Fragmento de la página:

• • • •

Cómo reparar un lavavajillas que no desagua

Un lavavajillas que no desagua generalmente tiene obstruido el filtro, la manguera de drenaje o el triturador de basura conectado.

  1. Revisa y limpia el filtro del lavavajillas. Retira la rejilla inferior del lavavajillas para acceder al filtro en el fondo. Desenrosca el filtro cilíndrico girándolo hacia la izquierda. Enjuágalo bajo agua caliente y usa un cepillo de dientes viejo para quitar los residuos de comida y grasa acumulados. Vuelve a instalarlo girándolo hacia la derecha hasta que quede bien ajustado.
  2. Verifica el triturador de basura. Si tu lavavajillas está conectado al triturador de basura, enciéndelo y déjalo funcionar por 30 segundos para eliminar cualquier obstrucción. Muchas veces el agua del lavavajillas no puede drenar porque el triturador tiene residuos atascados. También verifica que hayas retirado el tapón de plástico del puerto de conexión si es una instalación nueva.
  3. Inspecciona la manguera de drenaje. Localiza donde la manguera de drenaje se conecta bajo el fregadero. Desconéctala cuidadosamente y revisa si hay obstrucciones visibles. Usa una percha de alambre enderezada para empujar suavemente cualquier bloqueo. Si la manguera está muy sucia, déjala en remojo en agua caliente con bicarbonato de sodio por una hora antes de enjuagarla.

• • • •

Datos para revisar:
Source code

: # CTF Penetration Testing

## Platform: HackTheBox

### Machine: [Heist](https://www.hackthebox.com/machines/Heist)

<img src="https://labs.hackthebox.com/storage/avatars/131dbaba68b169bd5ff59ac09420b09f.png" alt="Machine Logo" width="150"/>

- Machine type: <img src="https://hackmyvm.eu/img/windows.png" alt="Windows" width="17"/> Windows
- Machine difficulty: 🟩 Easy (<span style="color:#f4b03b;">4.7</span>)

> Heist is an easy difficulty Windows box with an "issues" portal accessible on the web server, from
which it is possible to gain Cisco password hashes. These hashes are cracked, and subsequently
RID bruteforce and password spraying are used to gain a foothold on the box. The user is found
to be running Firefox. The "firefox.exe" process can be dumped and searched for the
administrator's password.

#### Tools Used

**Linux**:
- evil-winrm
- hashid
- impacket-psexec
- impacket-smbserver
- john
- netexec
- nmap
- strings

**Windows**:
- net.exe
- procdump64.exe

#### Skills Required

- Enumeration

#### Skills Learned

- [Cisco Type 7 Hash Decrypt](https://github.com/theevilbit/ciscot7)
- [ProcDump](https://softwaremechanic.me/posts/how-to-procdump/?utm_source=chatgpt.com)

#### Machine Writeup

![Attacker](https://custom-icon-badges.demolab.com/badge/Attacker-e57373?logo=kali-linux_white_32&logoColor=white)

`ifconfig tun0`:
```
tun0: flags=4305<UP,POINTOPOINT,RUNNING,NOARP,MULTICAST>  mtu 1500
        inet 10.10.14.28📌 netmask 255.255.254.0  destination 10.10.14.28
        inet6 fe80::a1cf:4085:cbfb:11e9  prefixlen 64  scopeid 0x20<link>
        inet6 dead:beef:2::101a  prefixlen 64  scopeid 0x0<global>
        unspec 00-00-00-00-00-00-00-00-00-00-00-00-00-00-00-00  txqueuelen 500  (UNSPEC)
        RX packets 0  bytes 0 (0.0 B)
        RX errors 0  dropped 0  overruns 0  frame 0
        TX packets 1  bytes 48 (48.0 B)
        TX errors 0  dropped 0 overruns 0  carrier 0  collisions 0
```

• • • •

Tareas a realizar:
1 – Edita el fragmento sobre el lavavajillas empezando en "Cómo reparar un" y siguiendo hasta "de basura conectado.", y pon "manguera de desagüe" en lugar de "manguera de drenaje".
2 – Según el fragmento sobre el lavavajillas, ¿cuánto tiempo hay que dejar funcionando el triturador de basura?

Lista de soluciones:
1 –
Cómo reparar un lavavajillas que no desagua

Un lavavajillas que no desagua generalmente tiene obstruido el filtro, la manguera de desagüe o el triturador de basura conectado.

2 – 30 segundos.